Text excerpt.
────

As the curtain opens, the nuns of Nonnberg Abbey, in Salzburg, Austria, are singing their daily prayers. Formal and properly reverent, the mood is respectful until one of them whispers, “Have you seen Maria?”
Maria is a young postulant. She was raised in the magnificent mountains surrounding the city, and has trouble concentrating on her duties. She loves to spend time in the hills of her childhood, singing the songs that make her happy (“The Sound Of Music”).
The other nuns don’t quite know what to do with the ebullient Maria since she seems ill-suited for Abbey life (“How Do You Solve A Problem Like Maria?”). Maria has dreamed of the Abbey since she was a little girl and heard the nuns singing so beautifully. She believes she is where she is meant to be until the Mother Abbess unexpectedly sends for her. To Maria’s horror, she is to become a governess “until September”.

────

Work order.
Answer these questions from the text about Maria at Nonnberg Abbey.
1. In what city and country is the abbey?
2. What song does Maria sing in the hills of her childhood?
3. What is Maria sent to become, and until when?

────

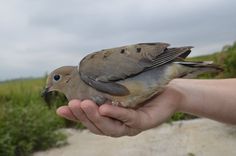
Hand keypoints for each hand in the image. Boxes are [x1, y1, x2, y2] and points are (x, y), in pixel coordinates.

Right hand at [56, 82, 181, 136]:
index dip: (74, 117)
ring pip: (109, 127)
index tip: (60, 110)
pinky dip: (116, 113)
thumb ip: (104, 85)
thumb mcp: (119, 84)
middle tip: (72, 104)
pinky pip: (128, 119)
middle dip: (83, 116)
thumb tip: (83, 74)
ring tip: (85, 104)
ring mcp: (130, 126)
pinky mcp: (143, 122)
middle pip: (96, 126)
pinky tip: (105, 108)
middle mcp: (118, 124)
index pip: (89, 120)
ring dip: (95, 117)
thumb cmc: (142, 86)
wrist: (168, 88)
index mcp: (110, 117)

────

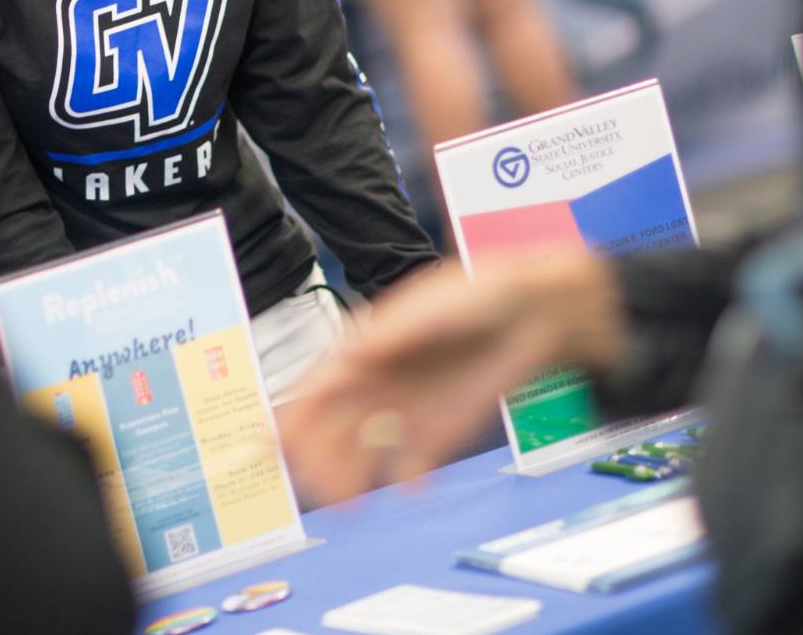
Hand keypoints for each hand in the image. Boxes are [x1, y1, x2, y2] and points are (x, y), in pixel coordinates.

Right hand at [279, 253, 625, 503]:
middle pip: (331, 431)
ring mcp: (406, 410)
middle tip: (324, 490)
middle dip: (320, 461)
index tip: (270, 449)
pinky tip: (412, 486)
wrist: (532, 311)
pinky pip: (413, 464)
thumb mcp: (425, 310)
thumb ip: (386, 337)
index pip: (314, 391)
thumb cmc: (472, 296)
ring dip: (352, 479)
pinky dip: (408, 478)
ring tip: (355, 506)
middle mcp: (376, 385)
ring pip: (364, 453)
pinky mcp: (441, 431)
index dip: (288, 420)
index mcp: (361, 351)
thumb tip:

────

Answer space.
1. Salzburg, Austria
2. "The Sound Of Music"
3. A governess, until September